The grey-haired 62-year-old pulls out small rolls of “22-karat” gold paper and a large collection of metal stamps and rollers he uses to affix letters, lines and other symbols on to book covers.
At least four other Tunisian bookbinders toiled over tomes in the Medina of Tunis several decades ago, he recalls. But today, he says, he is the last one left.
“It’s not a good feeling,” he says, lamenting the extinction of his beloved profession.
Decades of work
An area that dates back to 698 CE, the Medina is home to about 700 historic monuments, including palaces, mosques and squares, according to UNESCO.
This is where Ben Sassi has been binding books of all kinds since 1974.
He graduated from a specialised high school programme for bookbinding in Tunis and completed apprenticeships in France and Greece, before joining the National Library of Tunisia.

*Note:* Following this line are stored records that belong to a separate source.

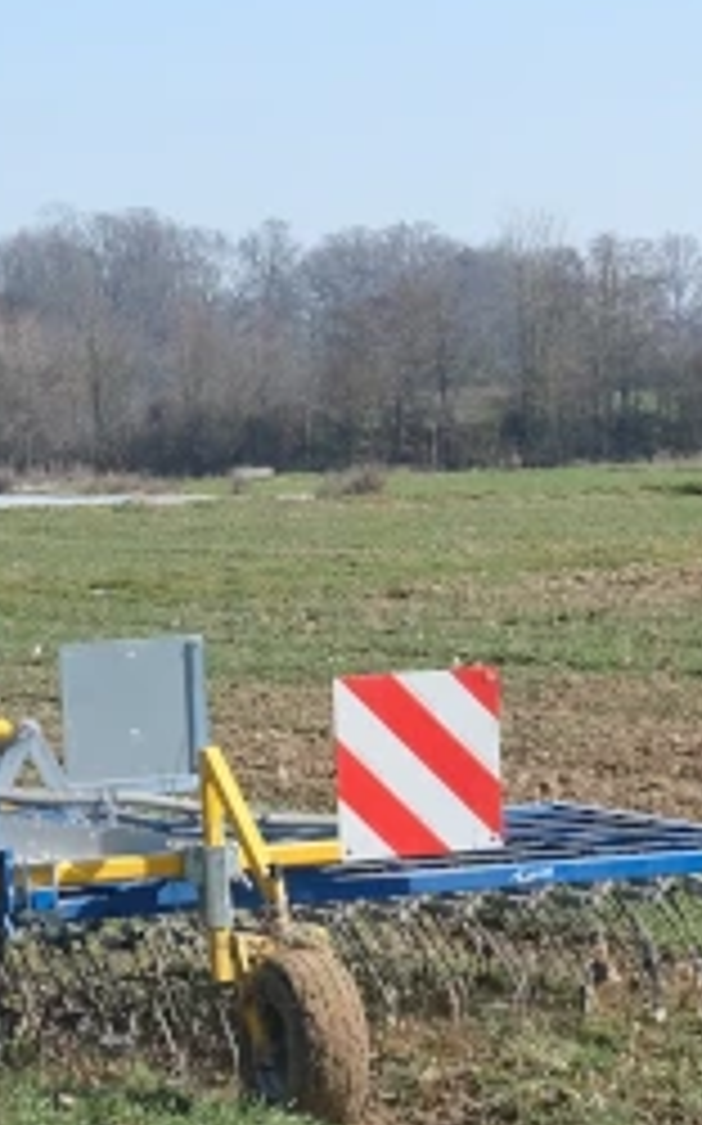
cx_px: 292
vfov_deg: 14.6
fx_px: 4352
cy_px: 945
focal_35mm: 142
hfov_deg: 9.2
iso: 320
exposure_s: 1/600
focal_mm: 19.6
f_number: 5.6
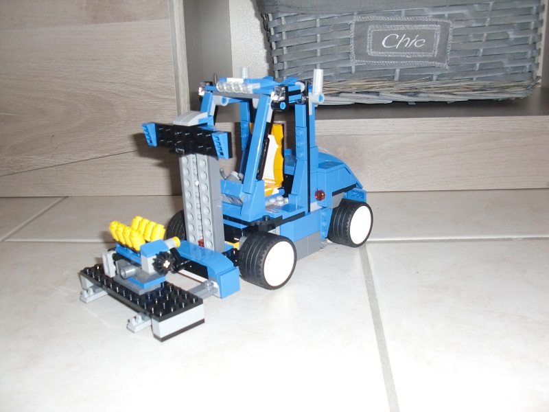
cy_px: 206
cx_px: 274
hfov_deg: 51.4
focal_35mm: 36
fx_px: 571
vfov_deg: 39.7
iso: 400
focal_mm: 6.3
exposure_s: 1/30
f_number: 2.8
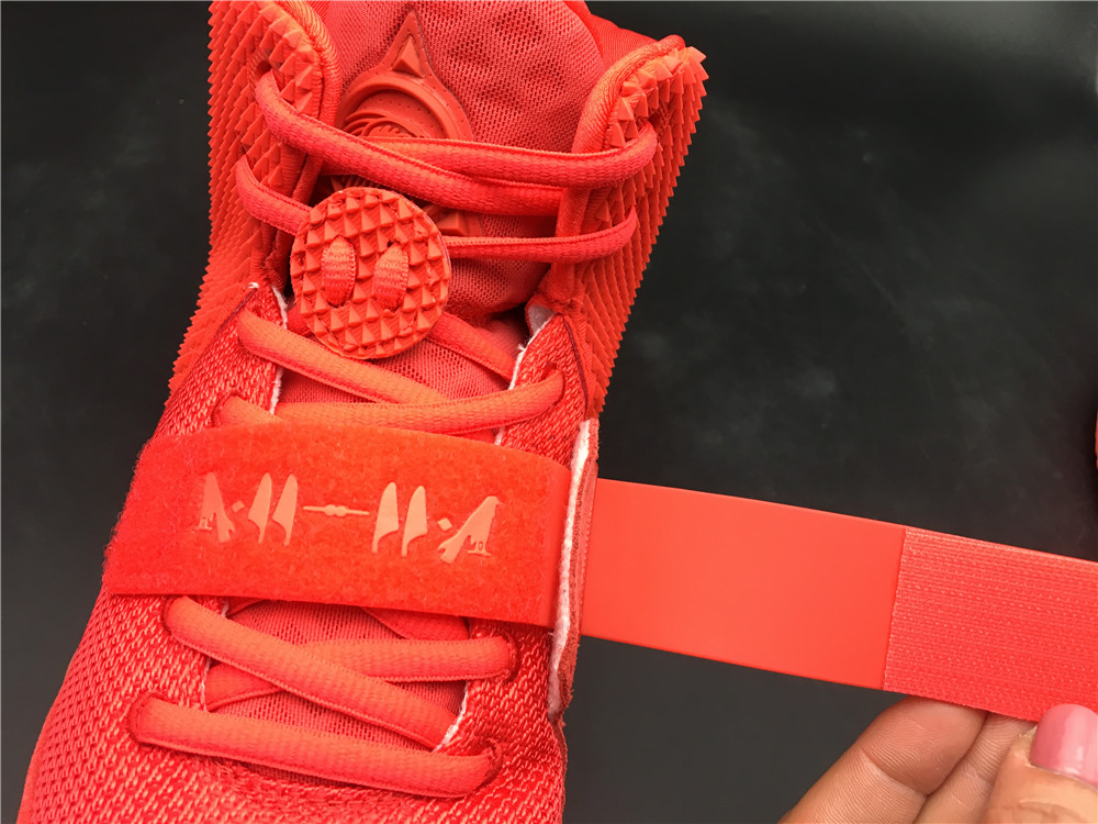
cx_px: 549
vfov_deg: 48.2
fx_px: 920
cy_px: 412
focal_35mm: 29
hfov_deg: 61.7
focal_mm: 4.15
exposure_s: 1/33
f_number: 2.2
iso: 40
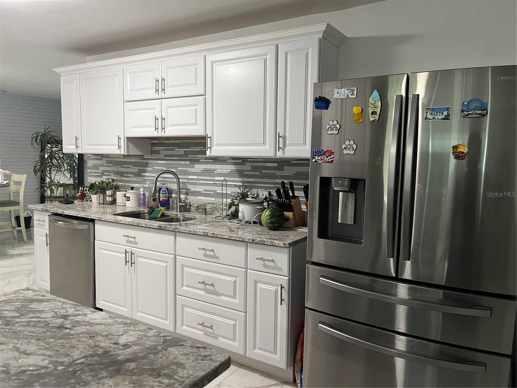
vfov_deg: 53.1
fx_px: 388
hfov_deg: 67.3
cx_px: 258
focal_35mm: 26
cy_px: 194
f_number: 1.6
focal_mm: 5.1
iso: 200
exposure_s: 1/60
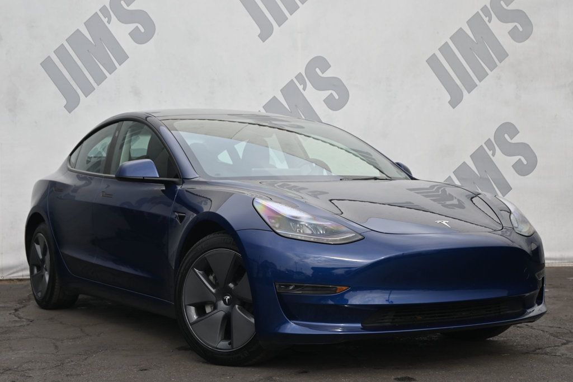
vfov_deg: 24.4
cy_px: 191
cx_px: 286
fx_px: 883
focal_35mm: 56
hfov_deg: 36.0
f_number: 5.6
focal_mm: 37
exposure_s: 1/250
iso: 125
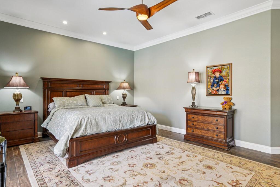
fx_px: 148
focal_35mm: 19
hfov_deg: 86.9
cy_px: 94
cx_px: 140
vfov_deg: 64.5
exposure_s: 1/8
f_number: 7.1
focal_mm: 19
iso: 400
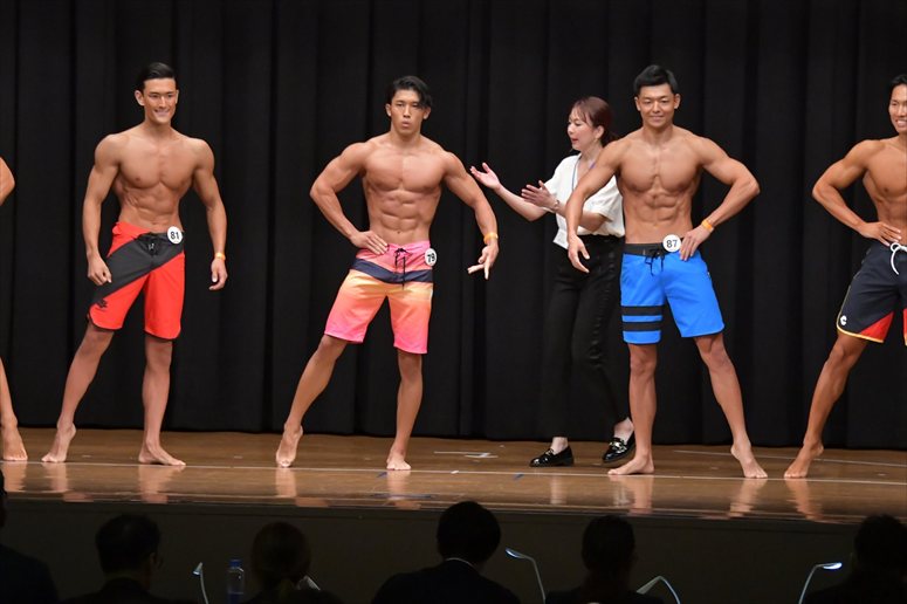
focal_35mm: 174
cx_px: 454
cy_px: 302
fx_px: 4382
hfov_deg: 11.8
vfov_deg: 7.9
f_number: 5.6
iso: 6400
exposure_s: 1/400
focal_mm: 116
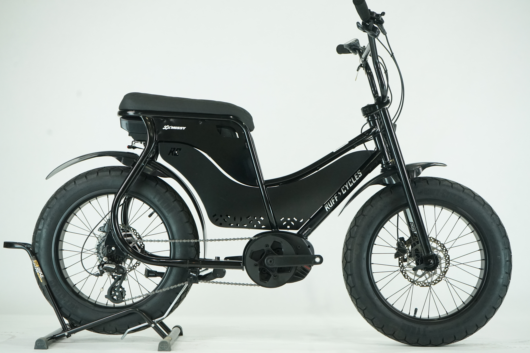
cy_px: 176
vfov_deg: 21.2
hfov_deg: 31.4
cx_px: 265
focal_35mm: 64
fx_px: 942
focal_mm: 64
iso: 2500
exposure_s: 1/200
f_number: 7.1
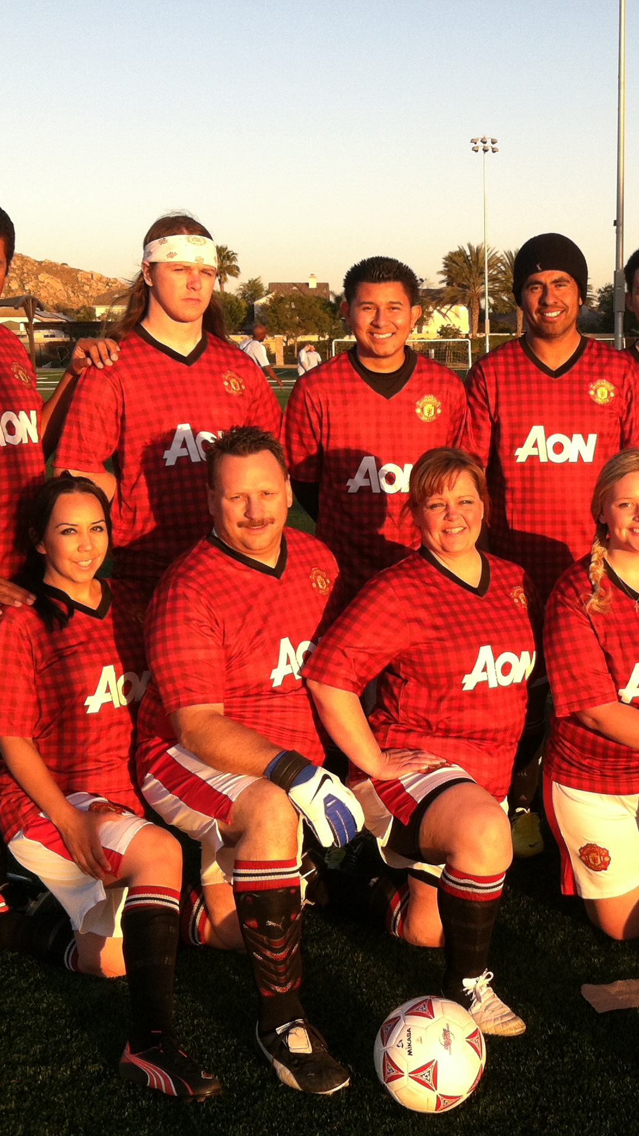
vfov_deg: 39.9
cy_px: 572
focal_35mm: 52
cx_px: 530
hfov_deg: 22.7
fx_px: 1566
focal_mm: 3.85
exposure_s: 1/254
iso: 80
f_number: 2.8
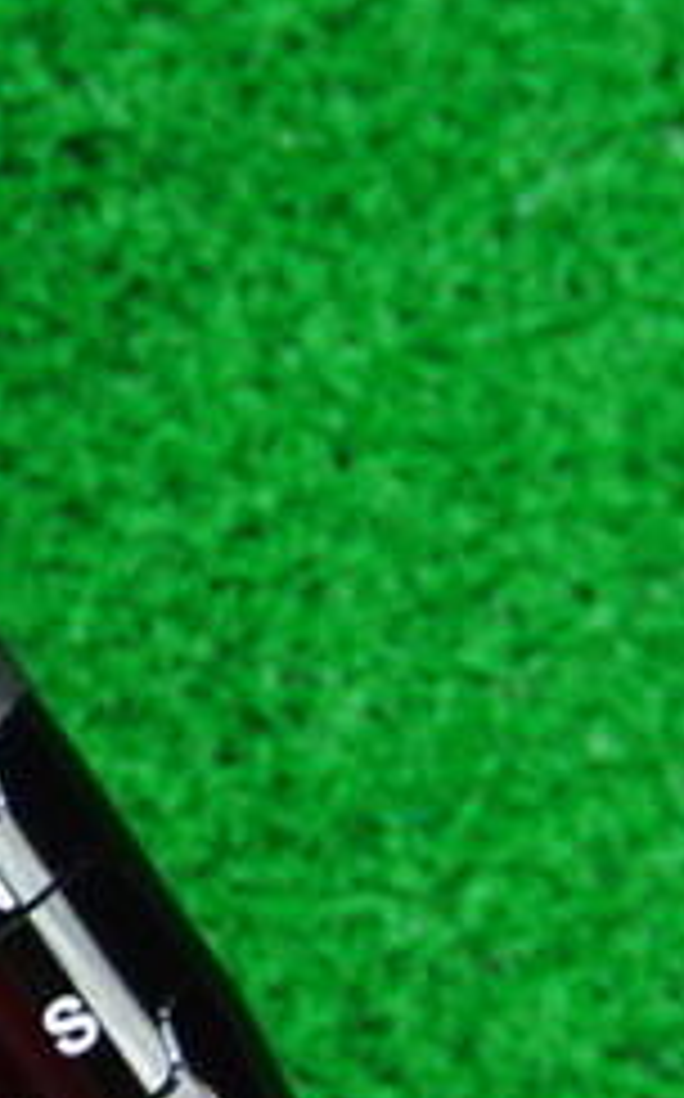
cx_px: -436
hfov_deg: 11.9
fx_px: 3079
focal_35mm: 103
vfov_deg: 20.2
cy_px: 626
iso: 400
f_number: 3.6
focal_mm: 6.42
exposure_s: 1/25
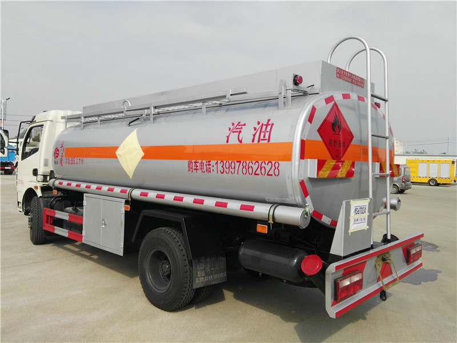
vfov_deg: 49.7
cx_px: 228
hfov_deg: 63.4
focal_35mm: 28
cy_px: 172
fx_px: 370
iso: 64
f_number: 2
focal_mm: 2.96
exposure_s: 1/2611
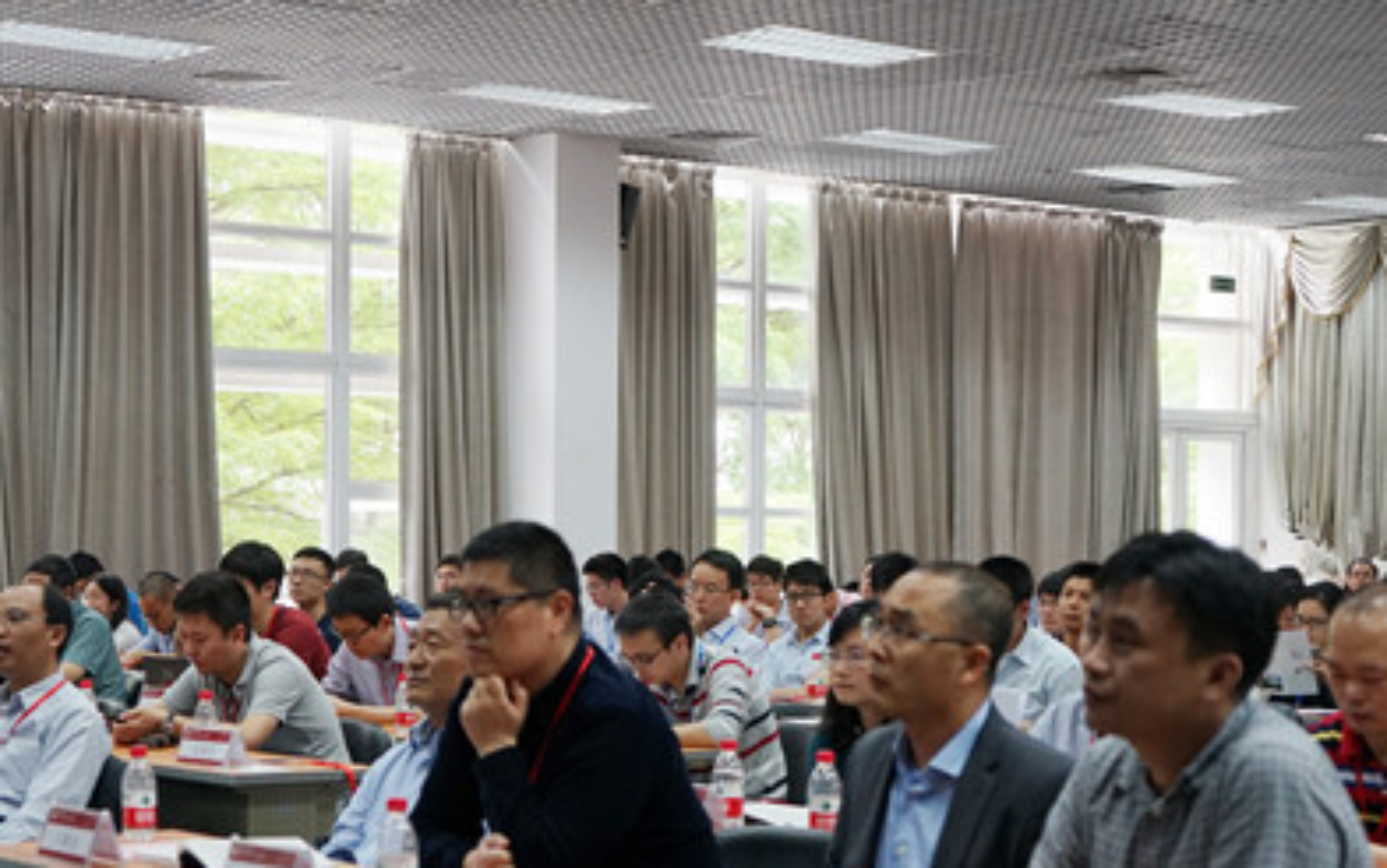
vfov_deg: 18.6
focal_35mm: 70
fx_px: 2647
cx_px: 533
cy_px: 565
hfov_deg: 29.3
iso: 800
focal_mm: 45
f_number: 4
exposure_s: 1/160
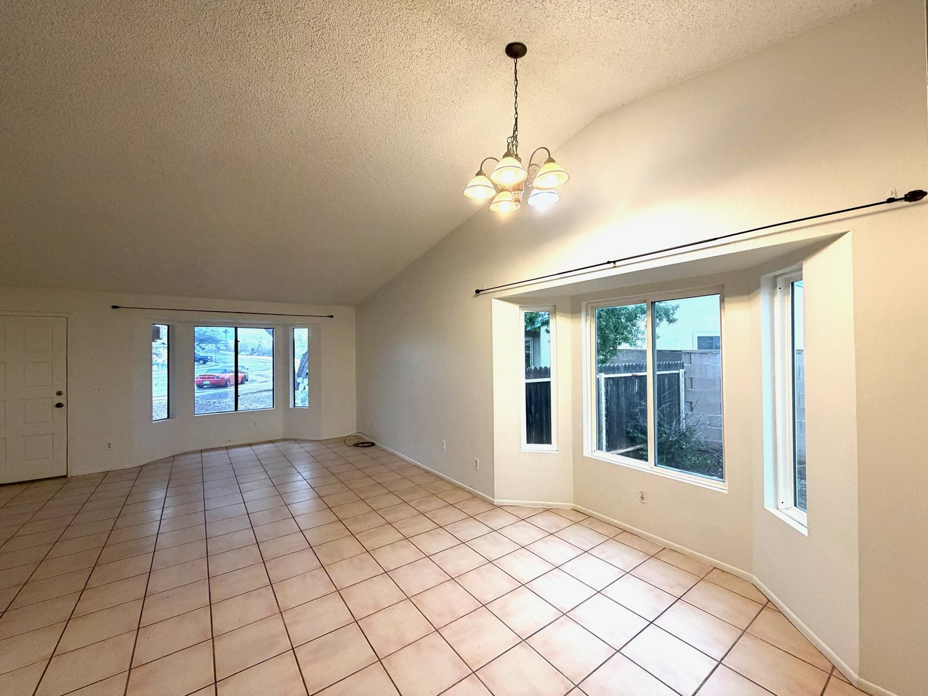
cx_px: 464
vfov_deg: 85.7
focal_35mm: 14
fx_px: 375
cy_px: 348
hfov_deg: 102.1
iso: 320
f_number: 2.2
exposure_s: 1/120
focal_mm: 2.22
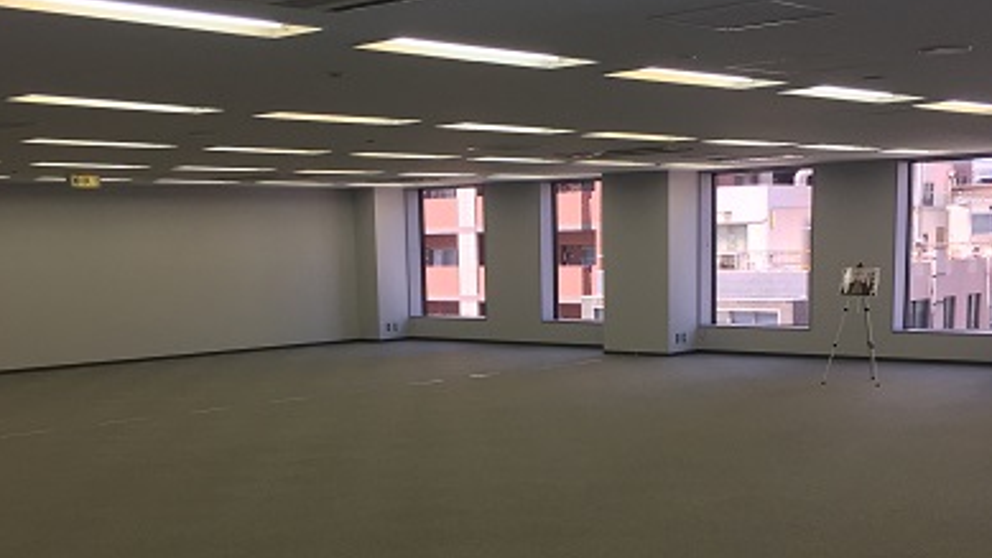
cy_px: 479
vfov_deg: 22.6
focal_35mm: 52
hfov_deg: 39.9
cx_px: 500
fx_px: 1368
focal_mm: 4.15
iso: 50
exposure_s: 1/120
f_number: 2.2
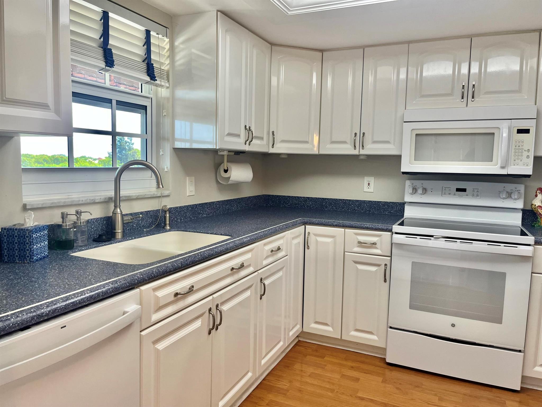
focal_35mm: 26
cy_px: 204
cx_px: 271
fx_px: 407
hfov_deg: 67.3
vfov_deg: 53.1
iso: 125
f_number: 1.6
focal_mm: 5.1
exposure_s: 1/120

He worked half days at the library, until his retirement in 2015, and spent the rest of his time in his workshop.
“I’m not one of those people who lives in cafes. I didn’t know how to play cards,” he tells Al Jazeera with a laugh. “My passion is my work.”
In the past, Ben Sassi would restore manuscripts by filling in each ripped point individually.
He now uses what is known as Japan paper, a natural, hand-made parchment composed of long fibres and affixed to the front and back of pages in need of repair.
Ben Sassi explains that Japan paper “maintains the page and really replaces it”. Once glued on, the paper is then rubbed onto the page and dyed to match its colour.
He chooses the type and colour of each leather covering based on the style most common at the time the book was originally published.
Most of his money is made by binding textbooks used by university faculties – law, engineering, and others.
A time-consuming process, bookbinding requires “a lot of patience”, he says.
Passing down skills
Today, Ben Sassi is hoping to pass his skills down to a new generation.
He is currently teaching the craft to three young people in partnership with Dar El-Harka, a co-working space in the Medina. Last year, he taught four others.
His 24-year-old son helps out in the workshop, too.
Ben Sassi says he also wants to organise an exposition of restored manuscripts and bookbinding in Tunis to bring the art to a wider audience.
Despite the advent of technology, including iPads and tablets to read on, he is convinced there is still a need for bookbinding and restoration.
“The book is still surviving, even with computers,” he says.
Interest in the trade “is diminishing a bit, but there are still people who want to do bookbinding, who want to work with books”, he continues.
“When you read a book and you like it, you need to put a new suit [on it] … It’s something that lasts for life.”